THE PROBLEM:
Give the lines again exactly as they appear below, from the line with "Source code" to the line with "IoTHub React uses", both included, and only those lines. Leave every picture out.

BEGIN TASK MATERIAL

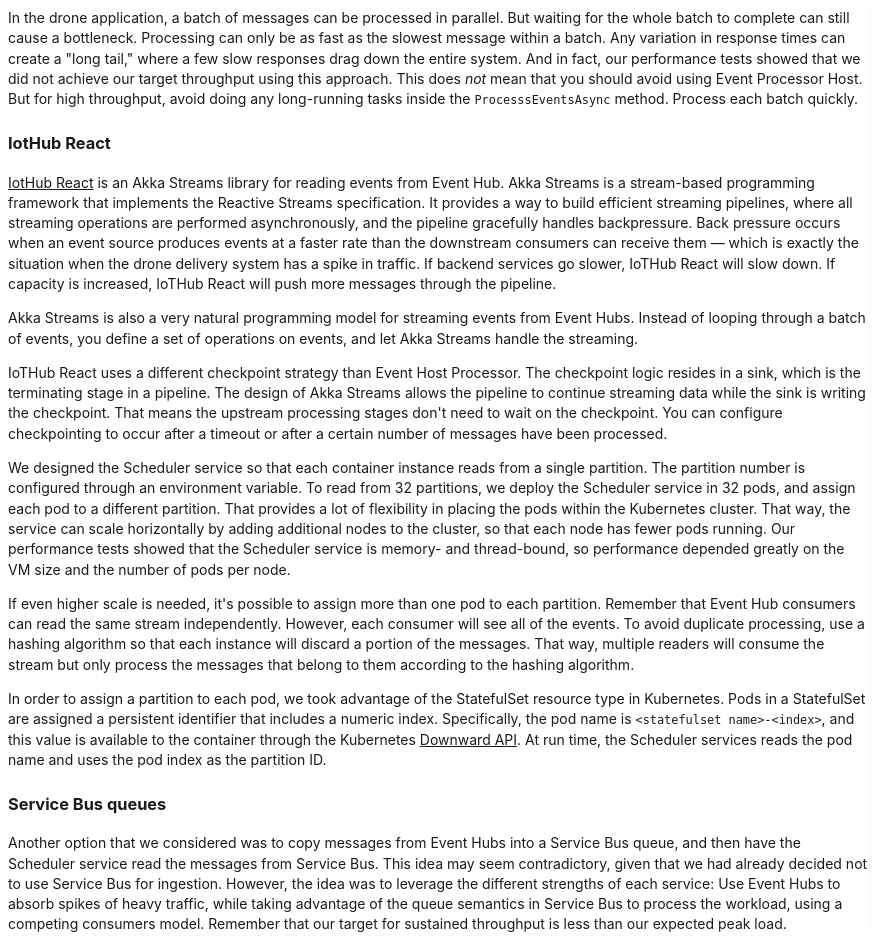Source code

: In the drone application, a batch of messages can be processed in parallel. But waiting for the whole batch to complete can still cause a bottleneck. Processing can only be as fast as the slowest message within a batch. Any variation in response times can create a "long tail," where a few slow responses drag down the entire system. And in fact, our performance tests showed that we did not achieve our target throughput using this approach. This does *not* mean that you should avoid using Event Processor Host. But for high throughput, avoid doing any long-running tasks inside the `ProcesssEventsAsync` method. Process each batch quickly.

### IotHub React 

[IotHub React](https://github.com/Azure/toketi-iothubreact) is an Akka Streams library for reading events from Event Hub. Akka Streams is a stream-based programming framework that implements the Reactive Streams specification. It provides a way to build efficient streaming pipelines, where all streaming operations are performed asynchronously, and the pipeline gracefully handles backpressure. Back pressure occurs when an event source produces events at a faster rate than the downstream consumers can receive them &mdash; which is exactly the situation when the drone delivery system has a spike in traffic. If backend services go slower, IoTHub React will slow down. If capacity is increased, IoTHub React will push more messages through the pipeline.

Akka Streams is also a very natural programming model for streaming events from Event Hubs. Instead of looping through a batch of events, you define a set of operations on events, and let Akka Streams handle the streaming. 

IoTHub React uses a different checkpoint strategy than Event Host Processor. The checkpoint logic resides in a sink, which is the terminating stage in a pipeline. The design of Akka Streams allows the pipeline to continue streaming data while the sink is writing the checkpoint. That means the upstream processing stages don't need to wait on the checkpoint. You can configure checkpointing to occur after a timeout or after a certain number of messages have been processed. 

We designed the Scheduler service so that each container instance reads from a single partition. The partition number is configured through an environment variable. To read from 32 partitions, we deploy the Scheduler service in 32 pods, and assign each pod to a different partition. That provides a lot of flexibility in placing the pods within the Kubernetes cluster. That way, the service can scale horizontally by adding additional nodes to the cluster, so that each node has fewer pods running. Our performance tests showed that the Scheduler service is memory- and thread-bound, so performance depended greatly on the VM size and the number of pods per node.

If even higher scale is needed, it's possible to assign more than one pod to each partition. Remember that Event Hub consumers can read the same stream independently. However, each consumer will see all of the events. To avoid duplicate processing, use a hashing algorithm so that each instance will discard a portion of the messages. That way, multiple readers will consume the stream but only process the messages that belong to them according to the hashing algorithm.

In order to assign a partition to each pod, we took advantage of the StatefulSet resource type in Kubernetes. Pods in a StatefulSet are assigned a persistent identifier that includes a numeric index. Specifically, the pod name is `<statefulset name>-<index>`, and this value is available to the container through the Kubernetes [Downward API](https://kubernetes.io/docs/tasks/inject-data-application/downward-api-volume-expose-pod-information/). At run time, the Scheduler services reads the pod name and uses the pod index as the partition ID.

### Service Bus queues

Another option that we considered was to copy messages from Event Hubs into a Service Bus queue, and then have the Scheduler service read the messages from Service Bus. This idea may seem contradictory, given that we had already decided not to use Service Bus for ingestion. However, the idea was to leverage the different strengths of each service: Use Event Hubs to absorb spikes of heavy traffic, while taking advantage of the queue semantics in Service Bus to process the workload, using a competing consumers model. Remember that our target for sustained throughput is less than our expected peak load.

END TASK MATERIAL
BEGIN TASK MATERIAL

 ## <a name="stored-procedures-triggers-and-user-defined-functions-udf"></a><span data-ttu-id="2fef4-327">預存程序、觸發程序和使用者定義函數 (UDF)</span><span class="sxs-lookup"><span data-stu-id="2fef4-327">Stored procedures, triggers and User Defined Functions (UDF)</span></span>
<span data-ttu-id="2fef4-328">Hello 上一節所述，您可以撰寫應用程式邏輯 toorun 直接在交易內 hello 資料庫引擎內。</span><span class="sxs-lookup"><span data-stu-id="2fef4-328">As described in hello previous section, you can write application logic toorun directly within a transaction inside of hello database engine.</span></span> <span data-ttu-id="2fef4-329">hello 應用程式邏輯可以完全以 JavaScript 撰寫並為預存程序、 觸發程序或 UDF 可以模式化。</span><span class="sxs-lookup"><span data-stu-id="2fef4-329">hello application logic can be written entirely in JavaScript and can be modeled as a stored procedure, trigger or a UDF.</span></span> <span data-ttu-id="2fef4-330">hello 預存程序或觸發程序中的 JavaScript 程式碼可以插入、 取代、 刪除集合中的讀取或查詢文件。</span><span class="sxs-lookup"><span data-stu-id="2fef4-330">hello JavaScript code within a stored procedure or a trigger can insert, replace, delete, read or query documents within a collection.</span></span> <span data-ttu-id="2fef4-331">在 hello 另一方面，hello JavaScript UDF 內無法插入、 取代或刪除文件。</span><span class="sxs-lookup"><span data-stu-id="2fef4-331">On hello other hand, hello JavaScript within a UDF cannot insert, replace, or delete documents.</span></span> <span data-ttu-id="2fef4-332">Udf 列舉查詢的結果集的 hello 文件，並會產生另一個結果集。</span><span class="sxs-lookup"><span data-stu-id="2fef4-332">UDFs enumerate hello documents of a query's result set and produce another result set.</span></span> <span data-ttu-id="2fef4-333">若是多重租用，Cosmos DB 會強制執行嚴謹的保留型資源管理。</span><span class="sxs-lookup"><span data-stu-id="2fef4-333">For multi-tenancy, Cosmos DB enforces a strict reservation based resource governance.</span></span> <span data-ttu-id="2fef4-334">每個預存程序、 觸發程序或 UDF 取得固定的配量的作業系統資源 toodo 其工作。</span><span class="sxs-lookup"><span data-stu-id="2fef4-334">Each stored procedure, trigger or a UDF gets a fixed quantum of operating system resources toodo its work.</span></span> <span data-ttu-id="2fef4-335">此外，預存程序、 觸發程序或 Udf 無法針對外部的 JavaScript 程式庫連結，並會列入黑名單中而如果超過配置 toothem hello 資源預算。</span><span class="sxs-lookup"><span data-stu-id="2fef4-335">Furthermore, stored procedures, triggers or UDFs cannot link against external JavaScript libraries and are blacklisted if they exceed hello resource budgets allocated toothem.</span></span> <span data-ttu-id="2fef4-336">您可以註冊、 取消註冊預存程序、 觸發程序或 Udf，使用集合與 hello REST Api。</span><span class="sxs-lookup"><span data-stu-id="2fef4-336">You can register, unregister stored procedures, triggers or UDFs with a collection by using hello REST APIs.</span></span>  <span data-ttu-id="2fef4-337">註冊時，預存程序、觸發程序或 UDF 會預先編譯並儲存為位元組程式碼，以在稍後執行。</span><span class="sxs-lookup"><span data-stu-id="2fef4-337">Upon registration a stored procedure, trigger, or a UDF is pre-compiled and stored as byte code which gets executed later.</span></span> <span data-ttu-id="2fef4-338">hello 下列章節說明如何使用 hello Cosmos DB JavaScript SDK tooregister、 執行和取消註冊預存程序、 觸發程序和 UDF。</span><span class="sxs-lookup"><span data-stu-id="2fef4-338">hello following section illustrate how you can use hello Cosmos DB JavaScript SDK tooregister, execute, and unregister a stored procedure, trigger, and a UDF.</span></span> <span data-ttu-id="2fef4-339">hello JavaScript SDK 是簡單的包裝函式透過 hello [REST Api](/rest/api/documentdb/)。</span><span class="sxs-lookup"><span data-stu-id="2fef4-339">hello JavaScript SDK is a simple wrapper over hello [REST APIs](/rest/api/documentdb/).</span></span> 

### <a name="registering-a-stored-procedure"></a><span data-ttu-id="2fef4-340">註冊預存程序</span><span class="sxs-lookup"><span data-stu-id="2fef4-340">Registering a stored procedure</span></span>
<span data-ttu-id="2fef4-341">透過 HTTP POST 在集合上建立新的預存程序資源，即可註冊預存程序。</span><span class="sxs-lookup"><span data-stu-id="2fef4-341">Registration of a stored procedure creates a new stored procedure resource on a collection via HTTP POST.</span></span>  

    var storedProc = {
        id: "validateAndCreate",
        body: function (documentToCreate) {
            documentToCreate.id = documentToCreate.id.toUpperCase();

END TASK MATERIAL

THE ANSWER:
Source code

: In the drone application, a batch of messages can be processed in parallel. But waiting for the whole batch to complete can still cause a bottleneck. Processing can only be as fast as the slowest message within a batch. Any variation in response times can create a "long tail," where a few slow responses drag down the entire system. And in fact, our performance tests showed that we did not achieve our target throughput using this approach. This does *not* mean that you should avoid using Event Processor Host. But for high throughput, avoid doing any long-running tasks inside the `ProcesssEventsAsync` method. Process each batch quickly.

### IotHub React 

[IotHub React](https://github.com/Azure/toketi-iothubreact) is an Akka Streams library for reading events from Event Hub. Akka Streams is a stream-based programming framework that implements the Reactive Streams specification. It provides a way to build efficient streaming pipelines, where all streaming operations are performed asynchronously, and the pipeline gracefully handles backpressure. Back pressure occurs when an event source produces events at a faster rate than the downstream consumers can receive them &mdash; which is exactly the situation when the drone delivery system has a spike in traffic. If backend services go slower, IoTHub React will slow down. If capacity is increased, IoTHub React will push more messages through the pipeline.

Akka Streams is also a very natural programming model for streaming events from Event Hubs. Instead of looping through a batch of events, you define a set of operations on events, and let Akka Streams handle the streaming. 

IoTHub React uses a different checkpoint strategy than Event Host Processor. The checkpoint logic resides in a sink, which is the terminating stage in a pipeline. The design of Akka Streams allows the pipeline to continue streaming data while the sink is writing the checkpoint. That means the upstream processing stages don't need to wait on the checkpoint. You can configure checkpointing to occur after a timeout or after a certain number of messages have been processed. 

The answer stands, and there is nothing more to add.